■ **Exercise aim**: Look below for the line containing "indoor plant: none", then write out that line and every line after it to the end, exactly, minus the pictures.

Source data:

-*-*-

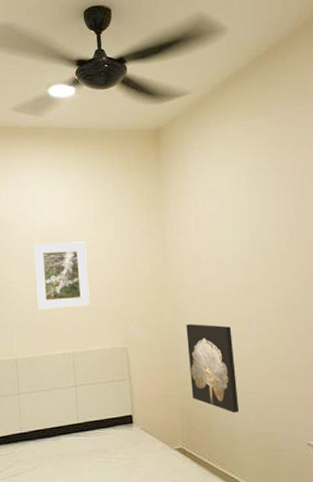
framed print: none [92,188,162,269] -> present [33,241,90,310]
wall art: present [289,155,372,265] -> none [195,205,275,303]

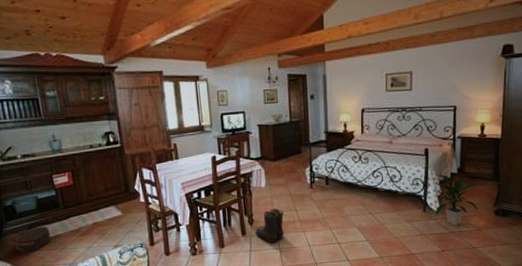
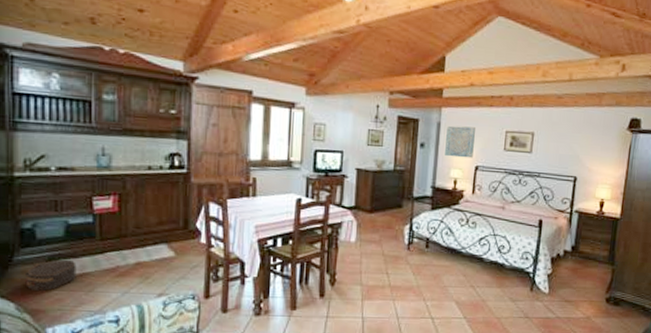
boots: present [254,209,284,244] -> none [335,269,373,311]
wall art: none [332,74,358,104] -> present [445,125,475,158]
indoor plant: present [434,174,481,226] -> none [543,250,594,311]

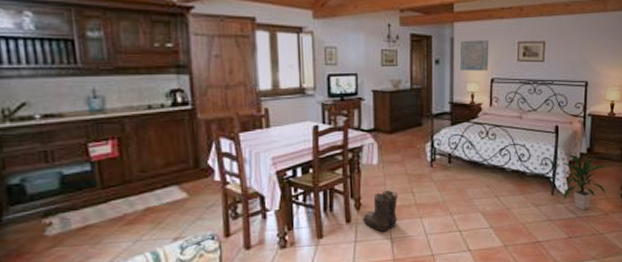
hat box: present [24,259,77,291] -> none [18,212,79,250]
boots: none [335,269,373,311] -> present [361,190,398,233]
indoor plant: none [543,250,594,311] -> present [563,154,609,210]

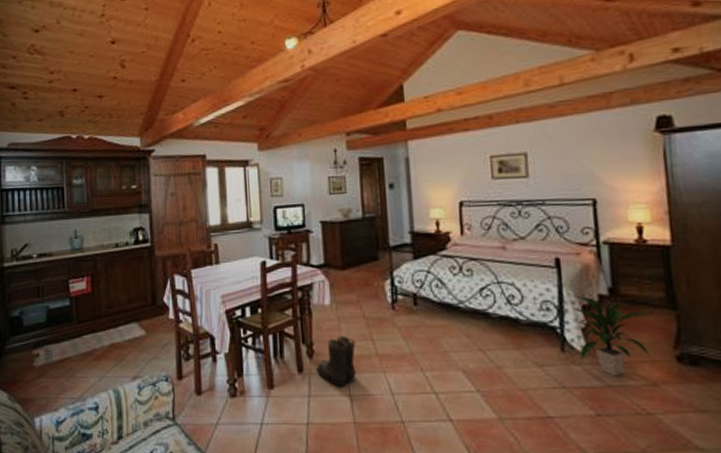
wall art: present [460,40,488,71] -> none [417,157,454,195]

-*-*-

■ **Solution for this problem**:
indoor plant: none [543,250,594,311] -> present [563,154,609,210]

wall art: present [460,40,488,71] -> none [417,157,454,195]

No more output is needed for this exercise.